Scan the entries that follow for the word "LIST", then report every line in which it appears.

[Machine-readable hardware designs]
□ □ □ □ □
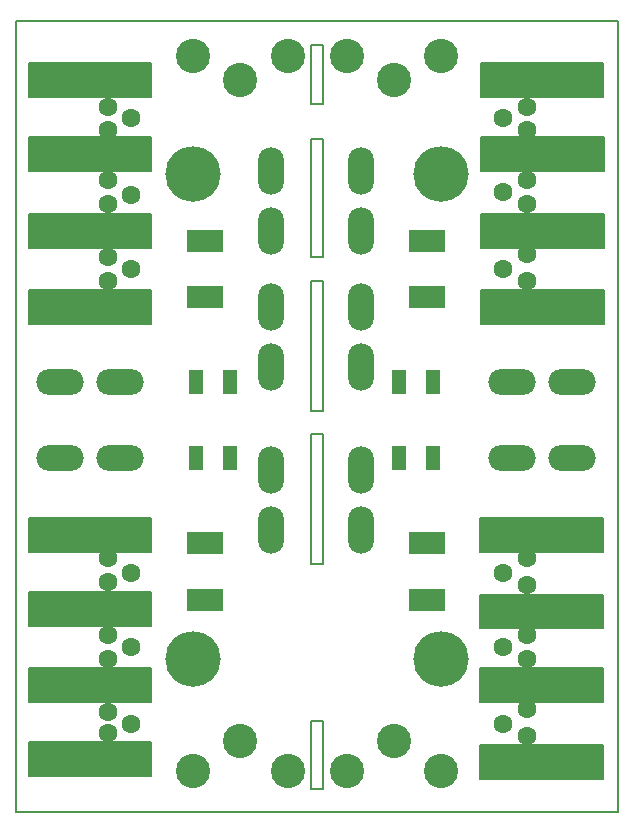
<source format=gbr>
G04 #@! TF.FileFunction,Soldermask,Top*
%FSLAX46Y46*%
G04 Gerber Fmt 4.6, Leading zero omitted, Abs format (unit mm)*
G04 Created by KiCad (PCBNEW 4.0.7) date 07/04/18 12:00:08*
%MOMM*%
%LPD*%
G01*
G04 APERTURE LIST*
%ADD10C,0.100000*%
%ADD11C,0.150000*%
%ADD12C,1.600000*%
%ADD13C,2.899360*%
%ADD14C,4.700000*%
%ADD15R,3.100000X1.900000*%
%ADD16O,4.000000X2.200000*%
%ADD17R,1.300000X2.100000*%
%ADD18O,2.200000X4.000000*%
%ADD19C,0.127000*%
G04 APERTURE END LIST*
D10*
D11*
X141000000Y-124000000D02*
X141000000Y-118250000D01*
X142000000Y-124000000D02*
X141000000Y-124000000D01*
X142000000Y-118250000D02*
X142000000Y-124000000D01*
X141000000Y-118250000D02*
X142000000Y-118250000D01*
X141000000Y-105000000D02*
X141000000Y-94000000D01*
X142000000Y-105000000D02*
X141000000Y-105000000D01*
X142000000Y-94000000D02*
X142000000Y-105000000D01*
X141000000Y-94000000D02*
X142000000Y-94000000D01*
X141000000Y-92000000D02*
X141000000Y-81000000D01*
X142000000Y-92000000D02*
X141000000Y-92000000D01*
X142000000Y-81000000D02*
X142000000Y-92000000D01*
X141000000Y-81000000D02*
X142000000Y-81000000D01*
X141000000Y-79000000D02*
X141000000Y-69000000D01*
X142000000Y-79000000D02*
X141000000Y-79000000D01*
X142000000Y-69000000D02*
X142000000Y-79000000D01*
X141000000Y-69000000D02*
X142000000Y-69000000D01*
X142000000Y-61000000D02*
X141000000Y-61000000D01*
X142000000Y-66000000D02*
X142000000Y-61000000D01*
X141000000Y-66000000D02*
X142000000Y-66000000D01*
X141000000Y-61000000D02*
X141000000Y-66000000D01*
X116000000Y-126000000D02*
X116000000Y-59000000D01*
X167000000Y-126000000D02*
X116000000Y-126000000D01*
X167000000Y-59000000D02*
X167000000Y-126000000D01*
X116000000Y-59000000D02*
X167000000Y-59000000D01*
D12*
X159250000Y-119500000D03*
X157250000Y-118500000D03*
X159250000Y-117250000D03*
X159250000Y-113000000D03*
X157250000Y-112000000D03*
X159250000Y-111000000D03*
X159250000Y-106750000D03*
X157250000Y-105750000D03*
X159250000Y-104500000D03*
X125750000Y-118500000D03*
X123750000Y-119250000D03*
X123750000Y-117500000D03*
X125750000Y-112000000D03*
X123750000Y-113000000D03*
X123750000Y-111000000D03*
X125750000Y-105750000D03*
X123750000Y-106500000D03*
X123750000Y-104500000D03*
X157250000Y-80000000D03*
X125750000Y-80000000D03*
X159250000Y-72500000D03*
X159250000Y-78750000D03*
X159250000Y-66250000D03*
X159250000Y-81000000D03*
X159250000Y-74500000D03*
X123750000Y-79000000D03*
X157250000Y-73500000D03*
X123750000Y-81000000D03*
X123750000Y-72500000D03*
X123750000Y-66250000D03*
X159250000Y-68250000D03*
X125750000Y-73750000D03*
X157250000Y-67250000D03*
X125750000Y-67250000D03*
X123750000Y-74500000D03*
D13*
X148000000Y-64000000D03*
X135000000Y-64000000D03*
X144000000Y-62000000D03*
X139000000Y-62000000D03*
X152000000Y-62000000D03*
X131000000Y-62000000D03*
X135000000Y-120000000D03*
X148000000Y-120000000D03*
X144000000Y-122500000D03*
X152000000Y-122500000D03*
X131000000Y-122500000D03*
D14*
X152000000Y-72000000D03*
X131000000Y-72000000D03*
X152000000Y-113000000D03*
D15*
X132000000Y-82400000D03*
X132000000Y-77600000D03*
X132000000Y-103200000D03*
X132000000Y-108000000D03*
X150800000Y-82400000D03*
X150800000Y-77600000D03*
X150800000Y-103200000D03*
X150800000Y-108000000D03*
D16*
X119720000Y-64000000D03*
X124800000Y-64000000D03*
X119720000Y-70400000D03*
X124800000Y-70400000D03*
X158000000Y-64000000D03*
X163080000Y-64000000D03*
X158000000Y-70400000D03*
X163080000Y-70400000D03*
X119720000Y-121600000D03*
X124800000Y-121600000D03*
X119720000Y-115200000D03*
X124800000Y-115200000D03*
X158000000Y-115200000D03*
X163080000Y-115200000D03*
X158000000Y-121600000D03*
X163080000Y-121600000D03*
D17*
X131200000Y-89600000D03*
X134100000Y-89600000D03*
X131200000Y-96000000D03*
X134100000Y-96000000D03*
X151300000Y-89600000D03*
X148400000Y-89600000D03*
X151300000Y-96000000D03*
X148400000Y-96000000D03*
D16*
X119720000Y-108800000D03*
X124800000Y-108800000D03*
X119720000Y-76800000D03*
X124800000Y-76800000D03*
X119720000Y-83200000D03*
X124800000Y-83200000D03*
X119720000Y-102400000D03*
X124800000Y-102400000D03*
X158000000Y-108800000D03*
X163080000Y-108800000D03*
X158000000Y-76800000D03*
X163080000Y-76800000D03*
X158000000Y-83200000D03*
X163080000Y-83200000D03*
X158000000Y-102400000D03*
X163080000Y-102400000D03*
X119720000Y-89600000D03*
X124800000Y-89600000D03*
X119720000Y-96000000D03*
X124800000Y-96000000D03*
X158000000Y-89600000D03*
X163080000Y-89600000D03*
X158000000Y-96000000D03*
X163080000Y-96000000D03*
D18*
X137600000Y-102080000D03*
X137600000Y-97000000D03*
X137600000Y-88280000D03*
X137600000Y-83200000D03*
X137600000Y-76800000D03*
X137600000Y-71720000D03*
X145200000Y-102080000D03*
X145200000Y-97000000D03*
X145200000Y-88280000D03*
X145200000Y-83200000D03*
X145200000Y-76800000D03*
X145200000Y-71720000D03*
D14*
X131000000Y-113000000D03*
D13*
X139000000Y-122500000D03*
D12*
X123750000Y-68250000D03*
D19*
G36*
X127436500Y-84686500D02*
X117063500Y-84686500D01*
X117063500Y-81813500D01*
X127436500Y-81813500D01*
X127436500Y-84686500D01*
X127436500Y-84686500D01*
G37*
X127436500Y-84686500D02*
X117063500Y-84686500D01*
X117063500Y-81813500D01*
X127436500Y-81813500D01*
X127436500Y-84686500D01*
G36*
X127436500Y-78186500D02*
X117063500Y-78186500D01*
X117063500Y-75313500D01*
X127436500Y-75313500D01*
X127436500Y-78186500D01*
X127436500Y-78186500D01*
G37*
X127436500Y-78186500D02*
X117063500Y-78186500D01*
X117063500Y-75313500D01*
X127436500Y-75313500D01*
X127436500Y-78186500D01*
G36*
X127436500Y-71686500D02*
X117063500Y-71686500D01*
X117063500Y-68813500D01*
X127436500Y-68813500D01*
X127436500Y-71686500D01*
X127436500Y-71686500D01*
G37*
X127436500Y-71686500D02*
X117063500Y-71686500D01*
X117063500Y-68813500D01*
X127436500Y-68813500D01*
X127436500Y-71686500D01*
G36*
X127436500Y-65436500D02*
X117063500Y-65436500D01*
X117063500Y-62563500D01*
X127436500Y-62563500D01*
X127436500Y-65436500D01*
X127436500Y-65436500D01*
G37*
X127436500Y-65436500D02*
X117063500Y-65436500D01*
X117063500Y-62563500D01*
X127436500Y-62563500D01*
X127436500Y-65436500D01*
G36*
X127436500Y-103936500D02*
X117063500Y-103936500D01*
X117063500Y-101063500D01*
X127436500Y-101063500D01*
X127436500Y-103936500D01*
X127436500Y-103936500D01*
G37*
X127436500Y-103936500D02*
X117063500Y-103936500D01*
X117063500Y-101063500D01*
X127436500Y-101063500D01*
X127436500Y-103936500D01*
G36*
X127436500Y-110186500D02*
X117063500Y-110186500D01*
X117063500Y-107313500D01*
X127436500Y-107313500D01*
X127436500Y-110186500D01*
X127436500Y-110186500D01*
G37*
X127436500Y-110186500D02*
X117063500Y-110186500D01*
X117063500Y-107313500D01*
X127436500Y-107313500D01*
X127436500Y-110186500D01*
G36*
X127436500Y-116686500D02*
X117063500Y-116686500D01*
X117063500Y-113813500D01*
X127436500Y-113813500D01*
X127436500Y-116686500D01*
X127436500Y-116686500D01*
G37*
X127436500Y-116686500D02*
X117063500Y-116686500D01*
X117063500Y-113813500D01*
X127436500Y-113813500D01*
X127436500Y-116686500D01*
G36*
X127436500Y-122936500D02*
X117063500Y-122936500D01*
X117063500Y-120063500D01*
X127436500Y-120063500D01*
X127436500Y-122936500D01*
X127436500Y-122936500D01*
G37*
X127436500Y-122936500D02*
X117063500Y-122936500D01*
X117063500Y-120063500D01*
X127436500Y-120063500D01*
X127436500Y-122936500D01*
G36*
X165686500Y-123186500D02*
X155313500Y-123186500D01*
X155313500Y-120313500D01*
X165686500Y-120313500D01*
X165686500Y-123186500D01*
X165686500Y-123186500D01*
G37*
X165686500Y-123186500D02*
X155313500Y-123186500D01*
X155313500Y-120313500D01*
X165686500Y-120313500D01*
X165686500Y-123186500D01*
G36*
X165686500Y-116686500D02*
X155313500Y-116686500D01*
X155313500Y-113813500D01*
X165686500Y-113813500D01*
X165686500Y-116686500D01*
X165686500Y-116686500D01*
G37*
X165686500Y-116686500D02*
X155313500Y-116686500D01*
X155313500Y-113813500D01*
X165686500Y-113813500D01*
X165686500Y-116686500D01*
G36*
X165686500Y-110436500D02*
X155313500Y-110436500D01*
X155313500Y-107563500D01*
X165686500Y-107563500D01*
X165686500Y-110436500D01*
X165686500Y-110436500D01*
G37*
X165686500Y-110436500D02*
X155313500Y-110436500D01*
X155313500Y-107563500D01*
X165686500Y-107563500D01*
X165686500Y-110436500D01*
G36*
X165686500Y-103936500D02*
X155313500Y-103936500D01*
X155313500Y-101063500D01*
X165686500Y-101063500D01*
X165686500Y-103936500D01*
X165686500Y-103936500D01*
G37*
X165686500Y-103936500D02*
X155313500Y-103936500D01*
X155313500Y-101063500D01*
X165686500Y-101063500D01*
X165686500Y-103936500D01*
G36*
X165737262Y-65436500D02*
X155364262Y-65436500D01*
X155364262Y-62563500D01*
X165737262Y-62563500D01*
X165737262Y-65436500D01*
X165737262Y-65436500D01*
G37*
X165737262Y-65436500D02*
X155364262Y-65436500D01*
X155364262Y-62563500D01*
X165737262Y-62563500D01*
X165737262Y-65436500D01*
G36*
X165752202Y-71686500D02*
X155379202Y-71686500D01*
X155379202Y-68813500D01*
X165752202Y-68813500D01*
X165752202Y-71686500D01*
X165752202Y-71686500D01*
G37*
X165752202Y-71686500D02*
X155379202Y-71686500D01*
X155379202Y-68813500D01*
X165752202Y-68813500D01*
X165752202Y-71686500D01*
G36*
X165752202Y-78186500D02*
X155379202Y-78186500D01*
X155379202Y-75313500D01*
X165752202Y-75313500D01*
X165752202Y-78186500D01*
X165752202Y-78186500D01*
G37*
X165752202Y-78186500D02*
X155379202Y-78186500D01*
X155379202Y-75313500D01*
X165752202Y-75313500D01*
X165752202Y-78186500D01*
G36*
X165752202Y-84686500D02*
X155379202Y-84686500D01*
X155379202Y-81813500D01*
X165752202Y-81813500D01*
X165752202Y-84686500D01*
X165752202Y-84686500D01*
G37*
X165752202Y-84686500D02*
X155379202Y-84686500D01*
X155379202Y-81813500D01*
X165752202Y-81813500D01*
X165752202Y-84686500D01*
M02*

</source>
□ □ □ □ □
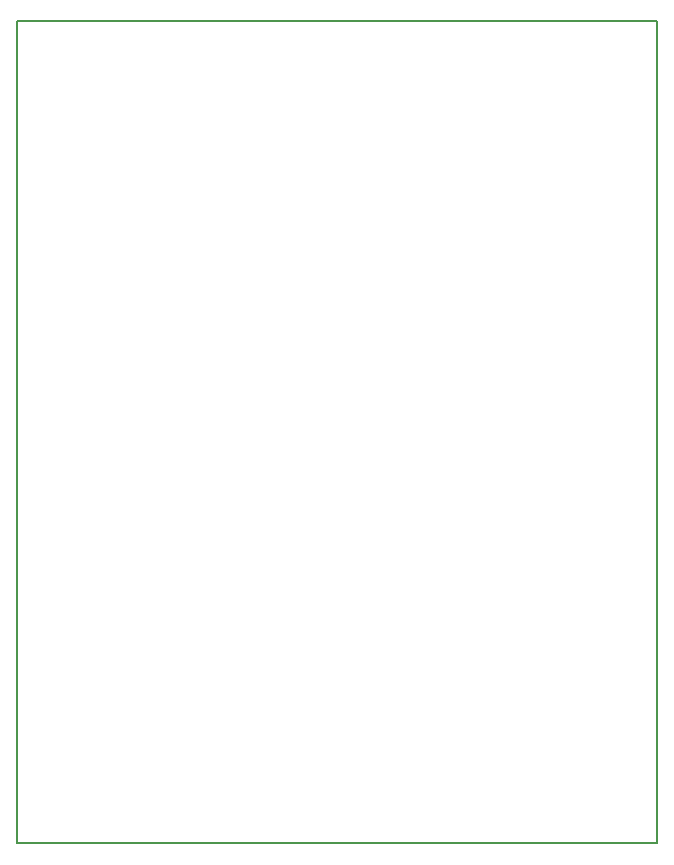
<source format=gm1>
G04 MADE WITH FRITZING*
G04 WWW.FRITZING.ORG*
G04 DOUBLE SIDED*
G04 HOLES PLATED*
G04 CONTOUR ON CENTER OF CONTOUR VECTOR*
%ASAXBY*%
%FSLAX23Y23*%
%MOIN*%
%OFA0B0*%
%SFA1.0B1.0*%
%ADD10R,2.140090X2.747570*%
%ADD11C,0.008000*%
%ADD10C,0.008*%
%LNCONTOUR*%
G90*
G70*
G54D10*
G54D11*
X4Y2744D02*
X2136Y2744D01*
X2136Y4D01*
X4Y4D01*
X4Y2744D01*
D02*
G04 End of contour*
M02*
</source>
□ □ □ □ □
Solution
G04 APERTURE LIST*
G04 APERTURE END LIST*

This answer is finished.